Die Suche nach einem öffentlichen WC ist oft ein Hürdenlauf, weil Anlagen aus Kostengründen abgetragen oder zugesperrt wurden. Die Wiener Linien argumentieren damit, dass sie „jährlich einen niedrigen einstelligen Millionenbetrag in die Reinigung und Wieder­herstellung gesteckt“ ­hätten.

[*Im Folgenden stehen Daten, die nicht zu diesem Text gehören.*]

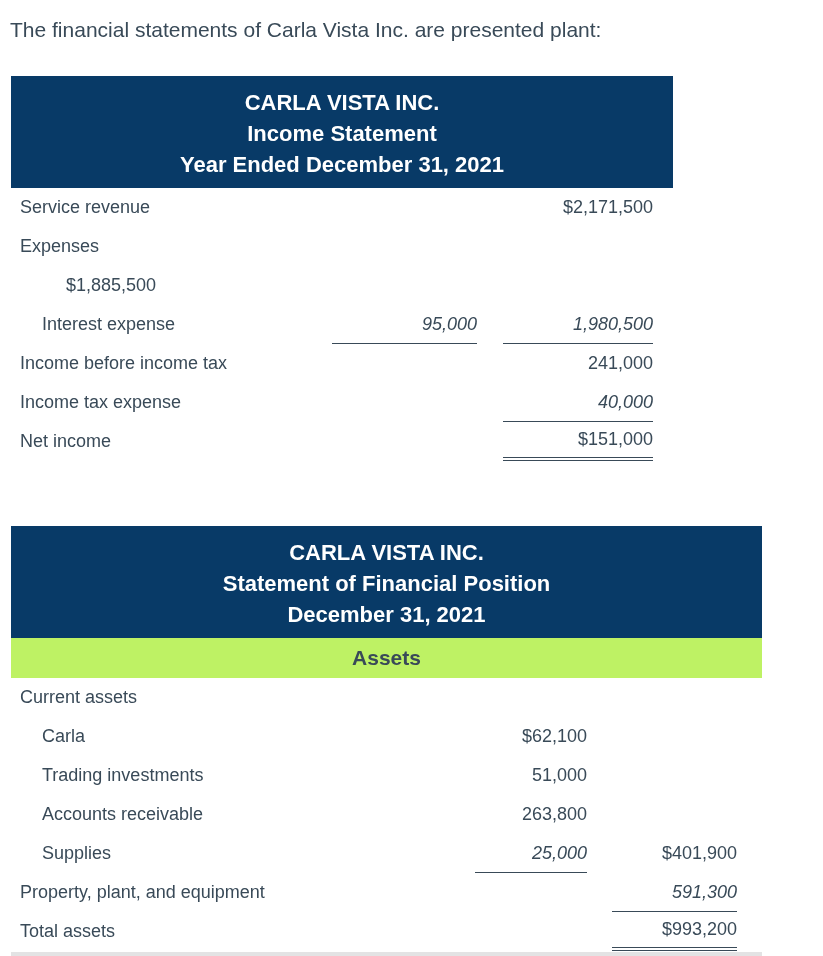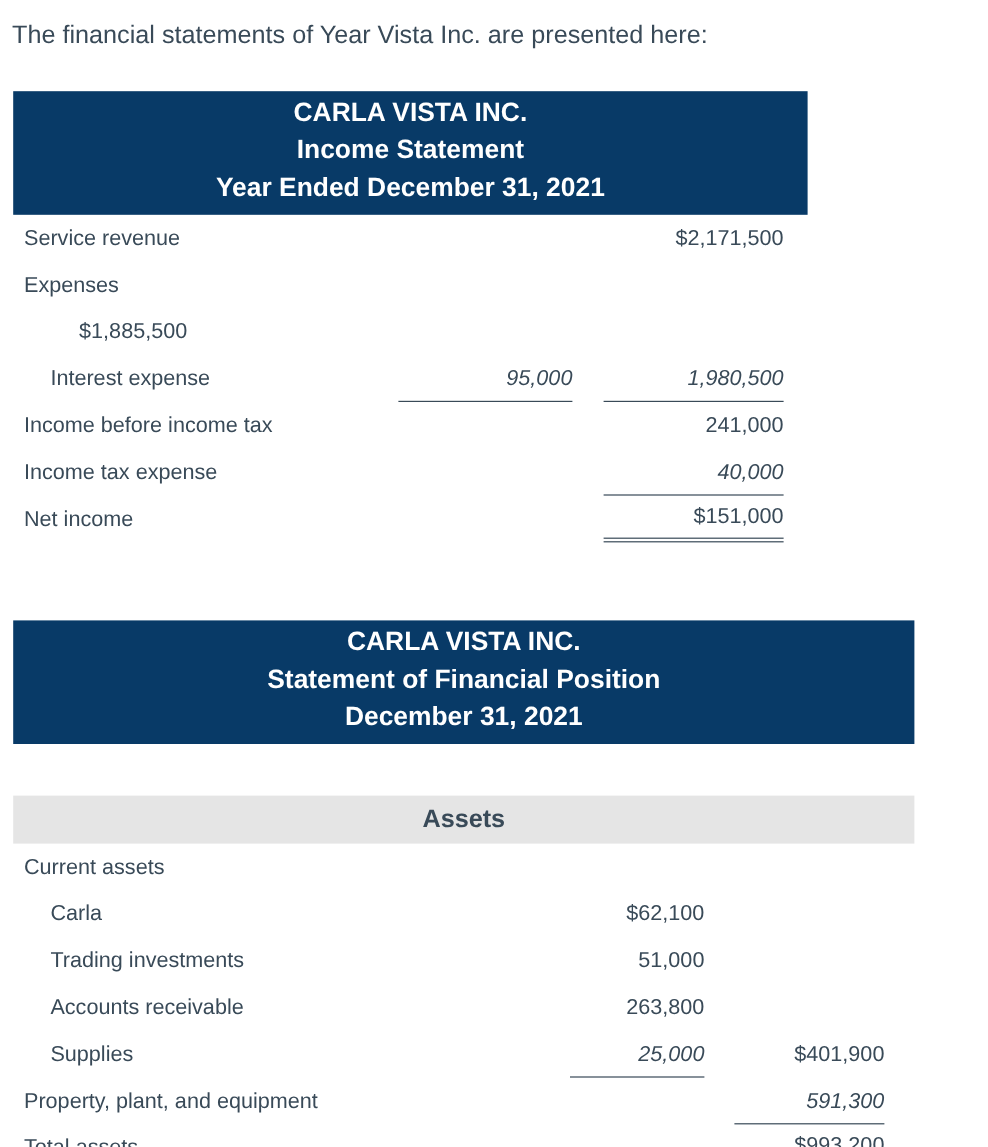--- a/index.html
+++ b/index.html
@@ -51,7 +51,7 @@
 </head>
 <body>
 
-<p class="intro">The financial statements of Year Vista Inc. are presented here:</p>
+<p class="intro">The financial statements of Carla Vista Inc. are presented plant:</p>
 
 <div class="stmt is">
   <div class="hdr">

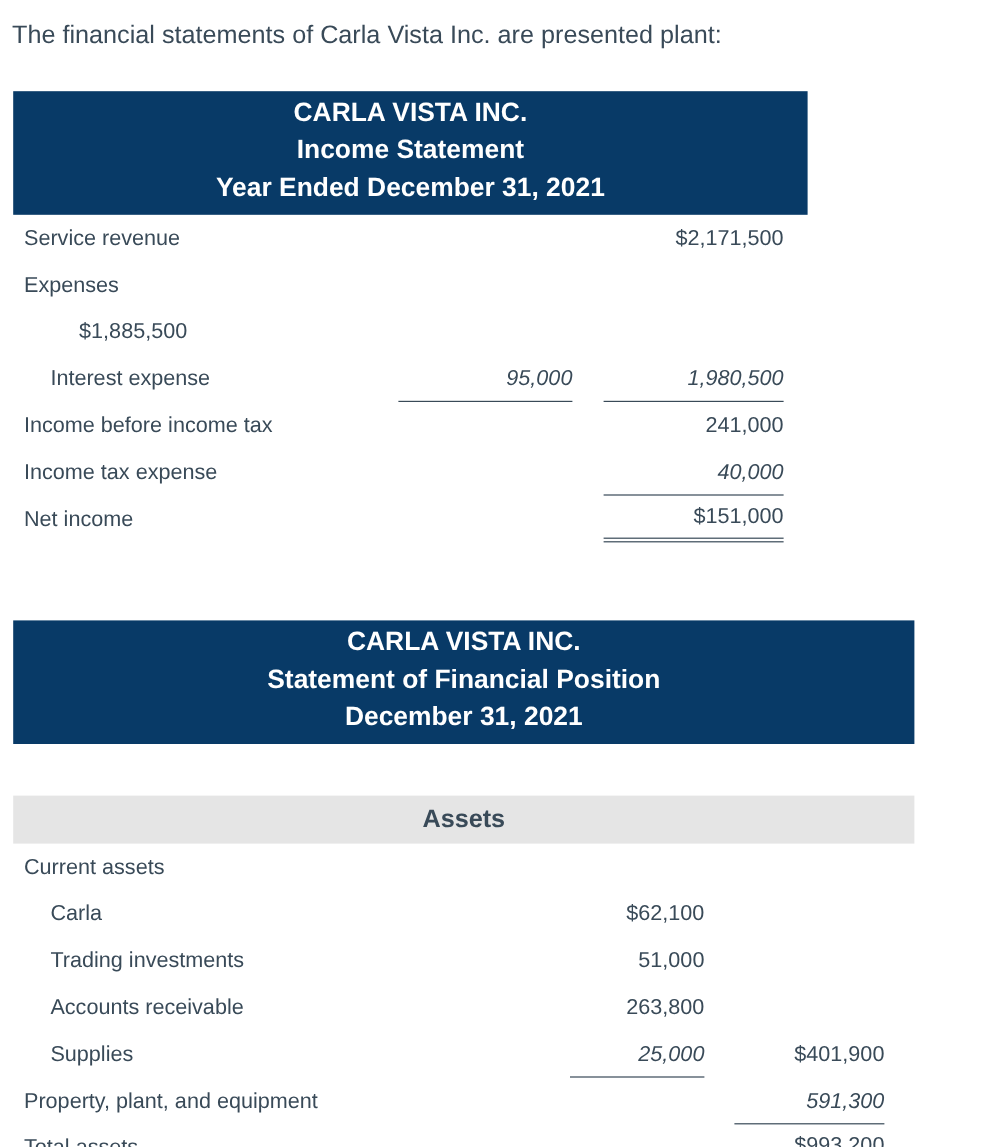--- a/index.html
+++ b/index.html
@@ -23,7 +23,7 @@
     color: #ffffff;
     text-align: center;
     font-weight: bold;
-    padding: 2px 0 8px 0;
+    padding: 11px 0 8px 0;
   }
   .hdr div { font-size: 22px; line-height: 31px; }
   .band {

Oft wäre es zu Vanda­lismus gekommen.

Kritik an Sperren
Bezirkschefin Silke Kobald bekämpft seit Jahren die WC-Sperren in den historischen Stationen der U4 und betont: „Was schon Otto Wagner für die Stadtbahn vorgesehen hat, sollte auch für die modernen Wiener ­Linien Verpflichtung sein. Wir fordern Gratis-WCs ­verpflichtend für jede ­U-Bahn-Station.“

Rostfrei & sauber
Die angesprochenen Wiener Linien schaffen jetzt Licht am Ende des WC-Dunkels. Sie haben das Bieterkonsortium P&P-Planung sowie Blitz-Blank-Reinigung beauf­tragt, bis Ende nächsten Jahres 22 WC-Anlagen komplett umzubauen. Diesen Sommer soll es losgehen. „So können wir unseren Fahrgästen immer saubere und ­sichere WC-Anlagen gewähr­leisten“, stellt Wiener-Linien-Geschäftsführer Günter Steinbauer in Aussicht. Auch die U4-Station Hietzing wird ein „stilles Örtchen“ aus ­rostfreiem Edelstahl für 50 Cent Benützungsgebühr erhalten.